I hear you ask: "Why don't you just take all your own dirty Vegas money and make your own Penn Bad Guy movie? Well, I did that with my last two movies: "The Aristocrats" about dirty jokes, and "Tim's Vermeer" about my buddy painting a Vermeer in a warehouse in Texas. There were no investors, there was no studio, there was no crowd-funding - we just made those movies with our own money. By "our own money," I mean money people gave us for doing our Penn & Teller magic show in Vegas. We paid for these projects with money we got from people paying for our last projects. That's a fine way to do it. "The Aristocrats" did well and "Tim's Vermeer" looks like it's going to do very well, but my money is still tied up in that. I don't have enough of my own money to make "Director's Cut" right now. It'll cost more than a documentary. I can't afford to do it by myself. Audiences paid for "The Penn & Teller Show" and "The Aristocrats" and "Tim's Vermeer," they just did it after the fact. Crowd-funding doesn't change who pays for a project, it just changes when they pay. It gives them the power of gatekeeping.

As I was writing and re-writing and re-writing "Director's Cut," I was getting interested in crowd-funding. I would throw a few bucks here and there into projects and I'd get really excited about them. I would have some emotion tied to other people's ideas and dreams and I enjoyed that. I liked having a little tiny bit of ownership, a little skin in someone else's game. I would get excited when my rewards came in the mail - like getting a special decoder ring from my secret inventor's club. I liked being a crowd-funder.

I loved the way "Blair Witch" used the emerging Web not just to sell their movie, but as part of the movie's experience. "Blair Witch" didn't just happened in the theater, it happened on the Web. The idea behind "Director's Cut" is a psychopath, a bad guy . . . me - uses modern technology to highjack filmmaking for his own sick, violent, sexual ends. It was about stealing fantasy and real power from Hollywood. It's the democratization of art gone bad. "Director's Cut" is about mash-ups and intellectual property. It's about that end run around the gatekeepers that crowd-funding promises.

"Director's Cut" has a movie within the movie, but that's not enough for me. I want the "Director's Cut" experience to bleed right into the crowd-funding. I want the ideas of the movie to start during the crowd-funding. I want that decoder ring t-shirt club to be part of the horror.

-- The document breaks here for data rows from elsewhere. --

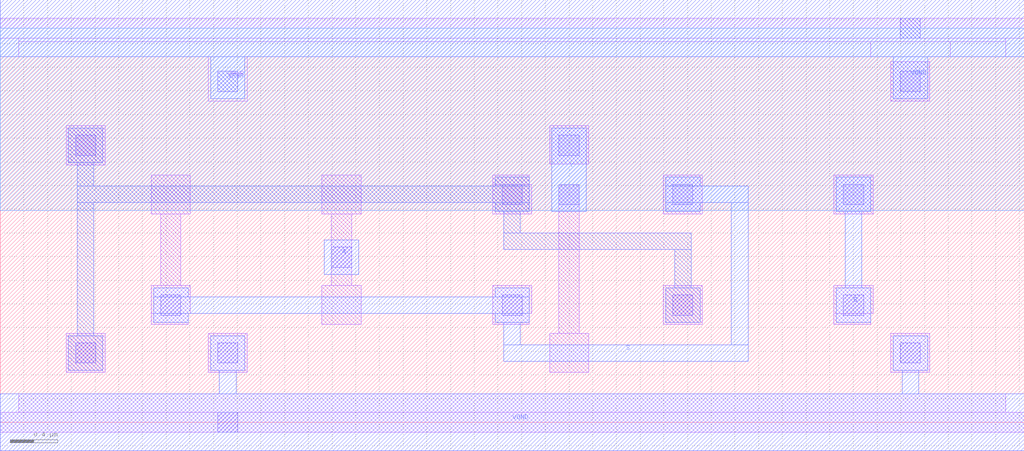
<source format=lef>
VERSION 5.7 ;
  NOWIREEXTENSIONATPIN ON ;
  DIVIDERCHAR "/" ;
  BUSBITCHARS "[]" ;
MACRO MUX2X1
  CLASS CORE ;
  FOREIGN MUX2X1 ;
  ORIGIN 0.000 0.000 ;
  SIZE 8.640 BY 3.330 ;
  SYMMETRY X Y ;
  SITE unit ;
  PIN A
    ANTENNAGATEAREA 0.189000 ;
    PORT
      LAYER met1 ;
        RECT 2.735 1.250 3.025 1.540 ;
    END
  END A
  PIN B
    ANTENNAGATEAREA 0.189000 ;
    PORT
      LAYER met1 ;
        RECT 7.055 1.780 7.345 2.070 ;
        RECT 7.130 1.135 7.270 1.780 ;
        RECT 7.055 0.845 7.345 1.135 ;
    END
  END B
  PIN S
    ANTENNAGATEAREA 0.378000 ;
    PORT
      LAYER met1 ;
        RECT 5.615 1.995 5.905 2.070 ;
        RECT 5.615 1.855 6.310 1.995 ;
        RECT 5.615 1.780 5.905 1.855 ;
        RECT 1.295 1.060 1.585 1.135 ;
        RECT 4.175 1.060 4.465 1.135 ;
        RECT 1.295 0.920 4.465 1.060 ;
        RECT 1.295 0.845 1.585 0.920 ;
        RECT 4.175 0.845 4.465 0.920 ;
        RECT 4.250 0.655 4.390 0.845 ;
        RECT 6.170 0.655 6.310 1.855 ;
        RECT 4.250 0.515 6.310 0.655 ;
    END
  END S
  PIN VGND
    ANTENNADIFFAREA 0.914200 ;
    PORT
      LAYER met1 ;
        RECT 1.775 0.440 2.065 0.730 ;
        RECT 7.535 0.440 7.825 0.730 ;
        RECT 1.850 0.240 1.990 0.440 ;
        RECT 7.610 0.240 7.750 0.440 ;
        RECT 0.000 -0.240 8.640 0.240 ;
    END
    PORT
      LAYER met1 ;
        RECT 0.000 3.090 8.640 3.570 ;
        RECT 1.775 2.735 2.065 3.090 ;
        RECT 7.535 2.735 7.825 3.090 ;
    END
  END VGND
  PIN VPWR
    ANTENNADIFFAREA 1.083600 ;
    PORT
      LAYER li1 ;
        RECT 0.000 3.245 8.640 3.415 ;
        RECT 0.155 3.215 8.485 3.245 ;
        RECT 0.155 3.090 7.345 3.215 ;
        RECT 8.015 3.090 8.485 3.215 ;
        RECT 1.755 2.715 2.085 3.090 ;
      LAYER mcon ;
        RECT 7.595 3.245 7.765 3.415 ;
        RECT 1.835 2.795 2.005 2.965 ;
    END
  END VPWR
  PIN Y
    ANTENNADIFFAREA 1.661650 ;
    PORT
      LAYER met1 ;
        RECT 4.655 1.780 4.945 2.485 ;
    END
  END Y
  OBS
      LAYER nwell ;
        RECT 0.000 1.790 8.640 3.330 ;
      LAYER li1 ;
        RECT 7.515 2.715 7.845 3.045 ;
        RECT 0.555 2.175 0.885 2.505 ;
        RECT 4.635 2.180 4.965 2.505 ;
        RECT 1.275 1.760 1.605 2.090 ;
        RECT 2.715 1.760 3.045 2.090 ;
        RECT 4.155 2.010 4.465 2.090 ;
        RECT 4.155 1.760 4.485 2.010 ;
        RECT 1.355 1.155 1.525 1.760 ;
        RECT 2.795 1.155 2.965 1.760 ;
        RECT 1.275 0.920 1.605 1.155 ;
        RECT 1.275 0.825 1.585 0.920 ;
        RECT 2.715 0.825 3.045 1.155 ;
        RECT 4.155 0.920 4.485 1.155 ;
        RECT 4.155 0.825 4.465 0.920 ;
        RECT 4.715 0.750 4.885 2.010 ;
        RECT 5.595 1.760 5.925 2.090 ;
        RECT 7.035 1.760 7.365 2.090 ;
        RECT 5.595 0.825 5.925 1.155 ;
        RECT 7.035 0.920 7.365 1.155 ;
        RECT 7.035 0.825 7.345 0.920 ;
        RECT 0.555 0.420 0.885 0.750 ;
        RECT 1.755 0.420 2.085 0.750 ;
        RECT 4.635 0.420 4.965 0.750 ;
        RECT 7.515 0.420 7.845 0.750 ;
        RECT 0.155 0.085 8.485 0.240 ;
        RECT 0.000 -0.085 8.640 0.085 ;
      LAYER mcon ;
        RECT 7.595 2.795 7.765 2.965 ;
        RECT 0.635 2.255 0.805 2.425 ;
        RECT 4.715 2.255 4.885 2.425 ;
        RECT 4.235 1.840 4.405 2.010 ;
        RECT 4.715 1.840 4.885 2.010 ;
        RECT 2.795 1.310 2.965 1.480 ;
        RECT 1.355 0.905 1.525 1.075 ;
        RECT 4.235 0.905 4.405 1.075 ;
        RECT 5.675 1.840 5.845 2.010 ;
        RECT 7.115 1.840 7.285 2.010 ;
        RECT 5.675 0.905 5.845 1.075 ;
        RECT 7.115 0.905 7.285 1.075 ;
        RECT 0.635 0.500 0.805 0.670 ;
        RECT 1.835 0.500 2.005 0.670 ;
        RECT 7.595 0.500 7.765 0.670 ;
        RECT 1.835 -0.085 2.005 0.085 ;
      LAYER met1 ;
        RECT 0.575 2.195 0.865 2.485 ;
        RECT 0.650 1.995 0.790 2.195 ;
        RECT 4.175 1.995 4.465 2.070 ;
        RECT 0.650 1.855 4.465 1.995 ;
        RECT 0.650 0.730 0.790 1.855 ;
        RECT 4.175 1.780 4.465 1.855 ;
        RECT 4.250 1.600 4.390 1.780 ;
        RECT 4.250 1.460 5.830 1.600 ;
        RECT 5.690 1.135 5.830 1.460 ;
        RECT 5.615 0.845 5.905 1.135 ;
        RECT 0.575 0.440 0.865 0.730 ;
  END
END MUX2X1
END LIBRARY


</source>
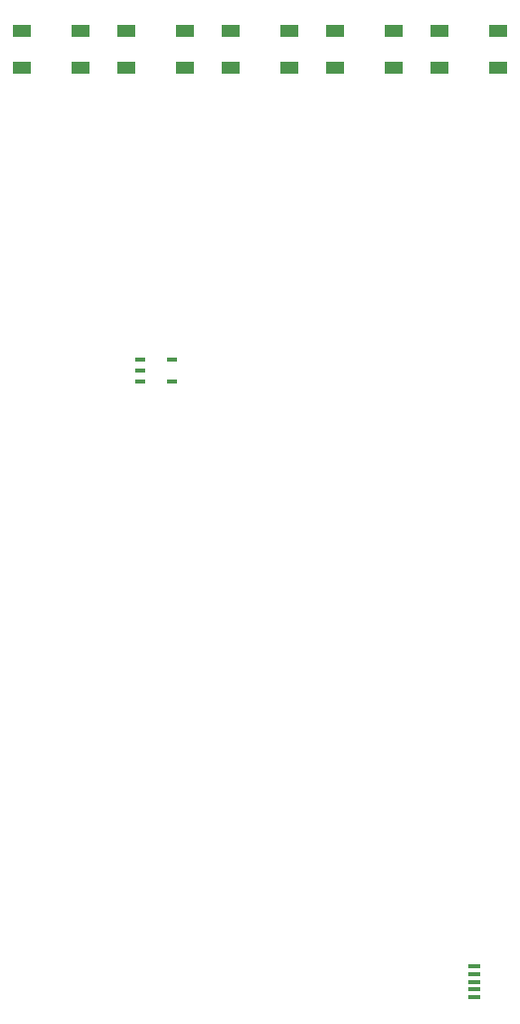
<source format=gbr>
G04 #@! TF.FileFunction,Paste,Top*
%FSLAX46Y46*%
G04 Gerber Fmt 4.6, Leading zero omitted, Abs format (unit mm)*
G04 Created by KiCad (PCBNEW 4.0.4-stable) date 08/11/17 14:19:39*
%MOMM*%
%LPD*%
G01*
G04 APERTURE LIST*
%ADD10C,0.500000*%
%ADD11R,1.100000X0.450000*%
%ADD12R,1.600000X1.000000*%
%ADD13R,0.847600X0.397600*%
G04 APERTURE END LIST*
D10*
D11*
X43030000Y14699000D03*
X43030000Y15349000D03*
X43030000Y15999000D03*
X43030000Y16649000D03*
X43030000Y17299000D03*
D12*
X9485000Y93650000D03*
X9485000Y96850000D03*
X4485000Y93650000D03*
X4485000Y96850000D03*
X18375000Y93650000D03*
X18375000Y96850000D03*
X13375000Y93650000D03*
X13375000Y96850000D03*
X27265000Y93650000D03*
X27265000Y96850000D03*
X22265000Y93650000D03*
X22265000Y96850000D03*
X36155000Y93650000D03*
X36155000Y96850000D03*
X31155000Y93650000D03*
X31155000Y96850000D03*
X45045000Y93650000D03*
X45045000Y96850000D03*
X40045000Y93650000D03*
X40045000Y96850000D03*
D13*
X17305000Y68895000D03*
X17305000Y66995000D03*
X14605000Y68895000D03*
X14605000Y67945000D03*
X14605000Y66995000D03*
M02*

</source>
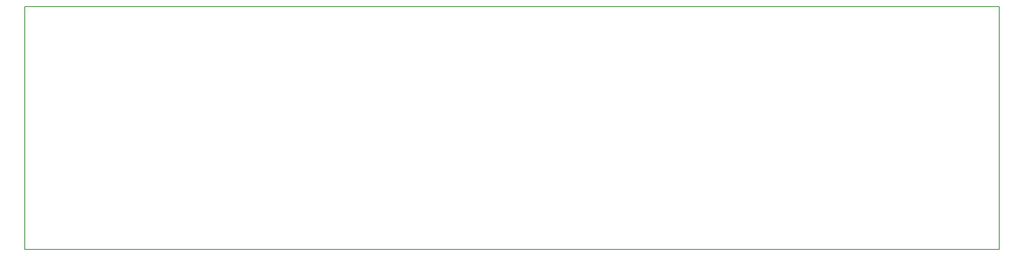
<source format=gm1>
G04 #@! TF.FileFunction,Profile,NP*
%FSLAX46Y46*%
G04 Gerber Fmt 4.6, Leading zero omitted, Abs format (unit mm)*
G04 Created by KiCad (PCBNEW 4.0.5) date Sunday, August 20, 2017 'PMt' 09:04:34 PM*
%MOMM*%
%LPD*%
G01*
G04 APERTURE LIST*
%ADD10C,0.100000*%
%ADD11C,0.150000*%
G04 APERTURE END LIST*
D10*
D11*
X238760000Y-113627000D02*
X238760000Y-63627000D01*
X38760000Y-113627000D02*
X238760000Y-113627000D01*
X38760000Y-63627000D02*
X38760000Y-113627000D01*
X238760000Y-63627000D02*
X38760000Y-63627000D01*
M02*

</source>
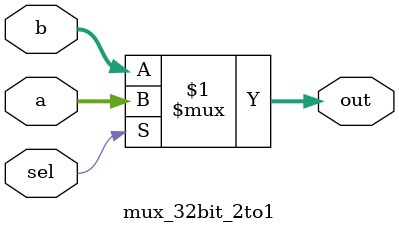
<source format=v>
module mux_32bit_2to1 #(parameter REG_SIZE=32)(
	input [REG_SIZE-1:0] a,
	input [REG_SIZE-1:0] b,
	input sel,
	output [REG_SIZE-1:0] out
);

assign out = sel ? a : b;

endmodule

</source>
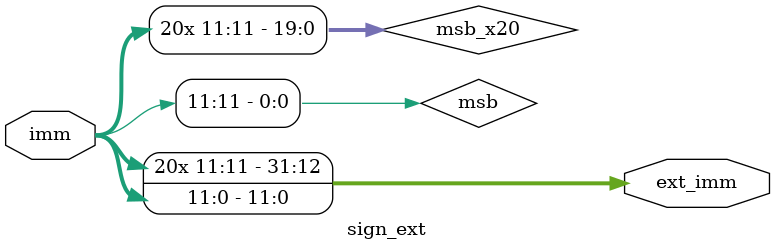
<source format=v>
module sign_ext(
    input [11:0]imm,

    output [31:0]ext_imm
);

wire msb = imm[11];
wire [19:0]msb_x20 = {20{msb}};
assign ext_imm = {msb_x20, imm};

endmodule

</source>
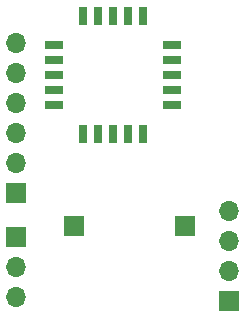
<source format=gbr>
%TF.GenerationSoftware,KiCad,Pcbnew,6.0.11-2627ca5db0~126~ubuntu22.04.1*%
%TF.CreationDate,2024-02-09T09:05:25+01:00*%
%TF.ProjectId,HB_Stamp_ATMega1284P_FUEL4EP,48425f53-7461-46d7-905f-41544d656761,1.3*%
%TF.SameCoordinates,Original*%
%TF.FileFunction,Soldermask,Bot*%
%TF.FilePolarity,Negative*%
%FSLAX46Y46*%
G04 Gerber Fmt 4.6, Leading zero omitted, Abs format (unit mm)*
G04 Created by KiCad (PCBNEW 6.0.11-2627ca5db0~126~ubuntu22.04.1) date 2024-02-09 09:05:25*
%MOMM*%
%LPD*%
G01*
G04 APERTURE LIST*
%ADD10R,1.700000X1.700000*%
%ADD11O,1.700000X1.700000*%
%ADD12R,1.500000X0.800000*%
%ADD13R,0.800000X1.500000*%
G04 APERTURE END LIST*
D10*
%TO.C,J1*%
X1778000Y7493000D03*
D11*
X1778000Y4953000D03*
X1778000Y2413000D03*
%TD*%
D10*
%TO.C,J7*%
X6731000Y8382000D03*
%TD*%
%TO.C,J4*%
X19812000Y2032000D03*
D11*
X19812000Y4572000D03*
X19812000Y7112000D03*
X19812000Y9652000D03*
%TD*%
D10*
%TO.C,J5*%
X16129000Y8382000D03*
%TD*%
D12*
%TO.C,Module1*%
X15033000Y18669000D03*
D13*
X7493000Y26209000D03*
D12*
X5033000Y18669000D03*
D13*
X7493000Y16209000D03*
D12*
X15033000Y19939000D03*
D13*
X8763000Y26209000D03*
D12*
X5033000Y19939000D03*
D13*
X8763000Y16209000D03*
D12*
X15033000Y21209000D03*
D13*
X10033000Y26209000D03*
D12*
X5033000Y21209000D03*
D13*
X10033000Y16209000D03*
D12*
X15033000Y22479000D03*
D13*
X11303000Y26209000D03*
D12*
X5033000Y22479000D03*
D13*
X11303000Y16209000D03*
D12*
X15033000Y23749000D03*
D13*
X12573000Y26209000D03*
D12*
X5033000Y23749000D03*
D13*
X12573000Y16209000D03*
%TD*%
D10*
%TO.C,J3*%
X1778000Y11176000D03*
D11*
X1778000Y13716000D03*
X1778000Y16256000D03*
X1778000Y18796000D03*
X1778000Y21336000D03*
X1778000Y23876000D03*
%TD*%
M02*

</source>
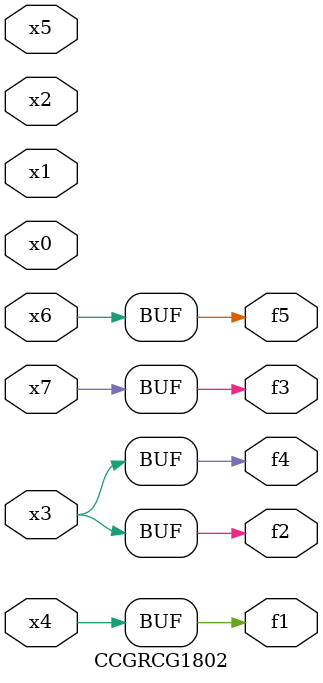
<source format=v>
module CCGRCG1802(
	input x0, x1, x2, x3, x4, x5, x6, x7,
	output f1, f2, f3, f4, f5
);
	assign f1 = x4;
	assign f2 = x3;
	assign f3 = x7;
	assign f4 = x3;
	assign f5 = x6;
endmodule

</source>
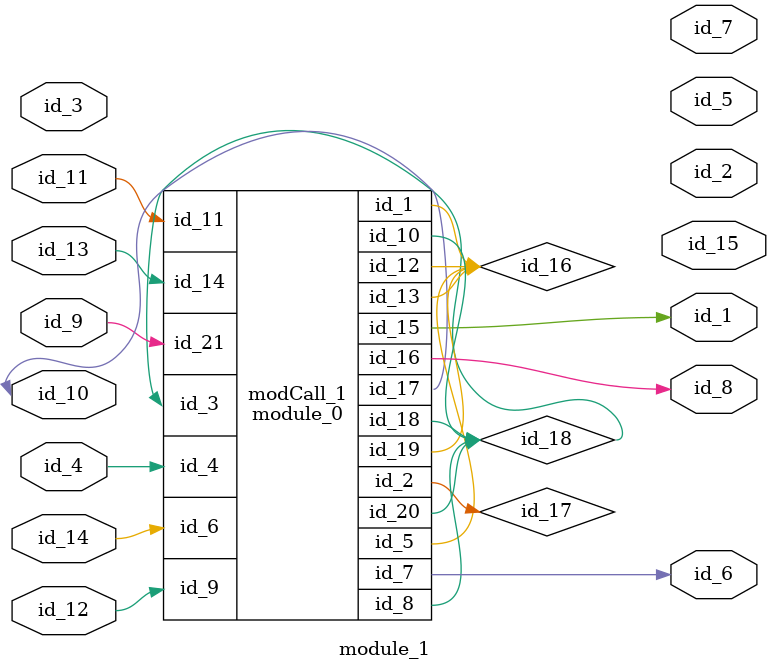
<source format=v>
module module_0 (
    id_1,
    id_2,
    id_3,
    id_4,
    id_5,
    id_6,
    id_7,
    id_8,
    id_9,
    id_10,
    id_11,
    id_12,
    id_13,
    id_14,
    id_15,
    id_16,
    id_17,
    id_18,
    id_19,
    id_20,
    id_21
);
  input wire id_21;
  inout wire id_20;
  inout wire id_19;
  inout wire id_18;
  inout wire id_17;
  output wire id_16;
  output wire id_15;
  input wire id_14;
  output wire id_13;
  inout wire id_12;
  input wire id_11;
  output wire id_10;
  input wire id_9;
  inout wire id_8;
  output wire id_7;
  input wire id_6;
  inout wire id_5;
  input wire id_4;
  input wire id_3;
  output wire id_2;
  output wire id_1;
  always @* $display;
endmodule
module module_1 (
    id_1,
    id_2,
    id_3,
    id_4,
    id_5,
    id_6,
    id_7,
    id_8,
    id_9,
    id_10,
    id_11,
    id_12,
    id_13,
    id_14,
    id_15
);
  output wire id_15;
  input wire id_14;
  input wire id_13;
  input wire id_12;
  input wire id_11;
  inout wire id_10;
  inout wire id_9;
  output wire id_8;
  output wire id_7;
  output wire id_6;
  output wire id_5;
  input wire id_4;
  input wire id_3;
  output wire id_2;
  output wire id_1;
  wire id_16;
  wire id_17;
  wire id_18;
  module_0 modCall_1 (
      id_16,
      id_17,
      id_18,
      id_4,
      id_16,
      id_14,
      id_6,
      id_18,
      id_12,
      id_18,
      id_11,
      id_16,
      id_16,
      id_13,
      id_1,
      id_8,
      id_10,
      id_18,
      id_16,
      id_18,
      id_9
  );
endmodule

</source>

We're going to make "Director's Cut" no matter how much money we end up getting from FundAnything.com. The more money we raise, the more car chases we'll have in the movie and the bigger star we'll have in the lead, but Adam Rifkin and I will make "Director's Cut" even with just the money we've made so far. We have to. We promised. We'll give people who have contributed all the great rewards and great experiences they paid for. That's a done deal. But the crowd-funding must also be part of the art, part of the experience. "Director's Cut" has already started. I want to take the meta that's built into "Director's Cut" and add some crowd-funding meta on your ass. Being part of making this movie is being part of the movie and that's the idea of the movie. Get it? You will. Oh, you will. With crowd-funding the movie is happening now, and for a few bucks - you're in it, you're part of it. How creepy and groovy is that?

I talked to a bunch of my friends and asked them to do videos about me becoming a bad guy. I told them to do whatever they wanted, either celebrating, or lamenting me becoming a bad guy. My friends really came through, and we're going to be posting the videos here. I hope you like them; they make me laugh my evil ass off.

I think I'm going to like being a bad guy . . . so, fuck you.